::: Source material
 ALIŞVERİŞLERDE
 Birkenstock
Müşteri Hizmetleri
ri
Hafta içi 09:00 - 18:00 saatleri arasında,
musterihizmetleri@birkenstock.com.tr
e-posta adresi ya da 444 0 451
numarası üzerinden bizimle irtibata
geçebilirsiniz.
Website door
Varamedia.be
::::::
::: Source material
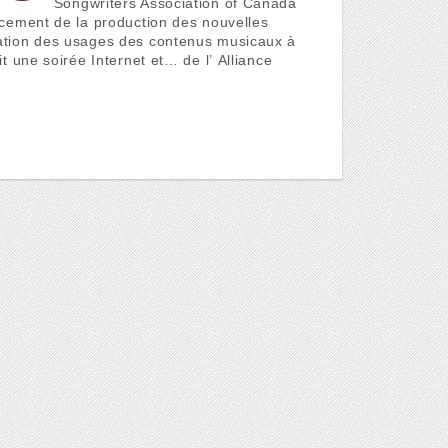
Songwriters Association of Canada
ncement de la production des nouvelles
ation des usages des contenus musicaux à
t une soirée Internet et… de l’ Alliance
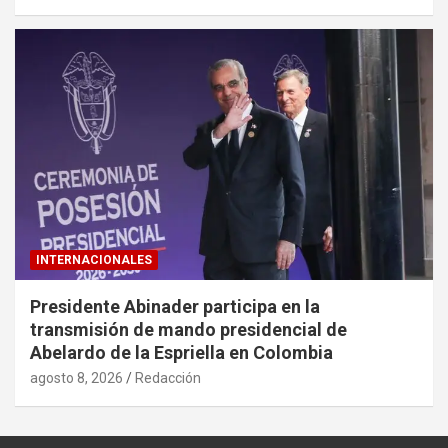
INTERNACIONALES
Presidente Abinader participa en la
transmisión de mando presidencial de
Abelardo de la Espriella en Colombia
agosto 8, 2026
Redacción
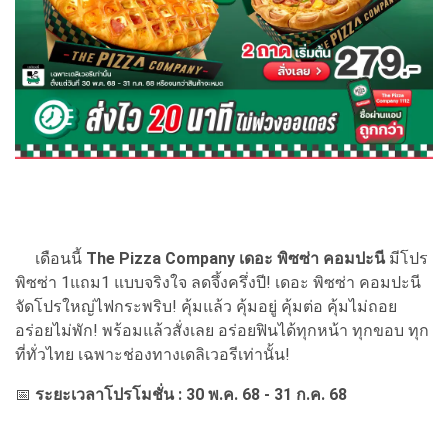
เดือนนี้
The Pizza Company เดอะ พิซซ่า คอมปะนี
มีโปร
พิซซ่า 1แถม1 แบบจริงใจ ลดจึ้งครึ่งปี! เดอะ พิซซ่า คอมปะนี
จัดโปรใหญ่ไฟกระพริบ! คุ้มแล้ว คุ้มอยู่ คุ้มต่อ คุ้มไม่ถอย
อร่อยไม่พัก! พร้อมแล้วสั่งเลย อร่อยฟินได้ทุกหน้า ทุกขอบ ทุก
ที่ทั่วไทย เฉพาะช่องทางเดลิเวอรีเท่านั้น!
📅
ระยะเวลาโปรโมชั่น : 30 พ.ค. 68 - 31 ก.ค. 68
::::::
• _Instructions to follow_
Give back exactly the lines of the listing above that run from the line with "พิซซ่า 1แถม1 แบบจริงใจ" to the line with "ระยะเวลาโปรโมชั่น : 30 พ.ค. 68 - 31 ก.ค. 68", inclusive.

• _Task output_
พิซซ่า 1แถม1 แบบจริงใจ ลดจึ้งครึ่งปี! เดอะ พิซซ่า คอมปะนี
จัดโปรใหญ่ไฟกระพริบ! คุ้มแล้ว คุ้มอยู่ คุ้มต่อ คุ้มไม่ถอย
อร่อยไม่พัก! พร้อมแล้วสั่งเลย อร่อยฟินได้ทุกหน้า ทุกขอบ ทุก
ที่ทั่วไทย เฉพาะช่องทางเดลิเวอรีเท่านั้น!
📅
ระยะเวลาโปรโมชั่น : 30 พ.ค. 68 - 31 ก.ค. 68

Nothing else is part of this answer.